If only there was a space launch company bringing orders of magnitude reduction in cost.


Not the launch cost, the cost of the satellite.

JWST is 6500kg. Quick googling shows SpaceX costs about $3k per kg, so the launch cost is about $20M.

The total project cost for JWST is $10bn according to wikipedia.


Having worked at NASA, let me tell you that number is 100% BS on all levels. You have to go out of your way to make a satellite cost that much, which they did.

Look at how, say, Planetary Resources was putting together their much smaller telescopes and you'd get an idea of how it could be done on the cheap. Then to scale up you'd focus on cost effectiveness instead of maximizing capability at all cost. Do multiple cheap launches ($100m each) instead of spending billions on a complicated automated unfurling mechanism, etc.


I bet SpaceX could assemble a huge telescope in space from smaller telescopes, and they could do it for much less than NASA ever could. NASA is a jobs program.


> NASA is a jobs program

NASA is first and foremost our nation's science program. Everything from the network card driver your AWS instance is using to the planes flying into hurricanes to determine how strong they will hit was built with major contributions from NASA engineers.

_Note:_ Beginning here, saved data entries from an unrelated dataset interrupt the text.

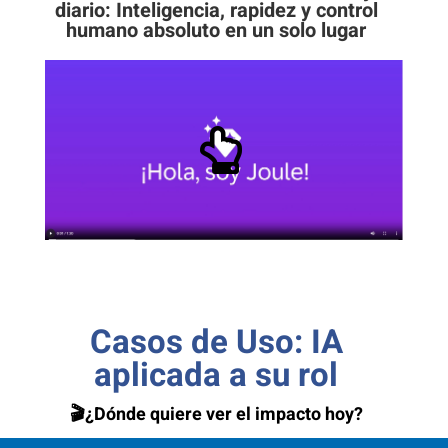
diario: Inteligencia, rapidez y control
humano absoluto en un solo lugar
Casos de Uso: IA
aplicada a su rol
🎬
¿Dónde quiere ver el impacto hoy?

LASIK eye surgery, the nutritional supplements in baby formula, solar panels affordable for consumers, OpenStack, even the BowFlex were all developed by NASA or under NASA funding programs.

You could at best say NASA is a jobs program for HN readers. :)


It is correct to call NASA’s human space flight a jobs program. It is specifically engineered to maximize the number of jobs spread across key congressional districts and states. And unfortunately this makes it extremely wasteful.


It only costs that much because launches are expensive. If you live in a world where your satellite costs $300m+ to launch your going to spend a lot on the satellite to make sure that it is reliable and has a long life.

If suddenly launches only cost $50m then you might build a cheaper and slightly less reliable satellite as you know you can always launch another for only $50m


With cheaper launches, you can throw up several simpler instruments per year, instead of a FANTASTIC one per generation.


Or with cheaper launches you can assemble it in space instead of using that crazy elaborate unfolding mechanism that accounts for much of the cost.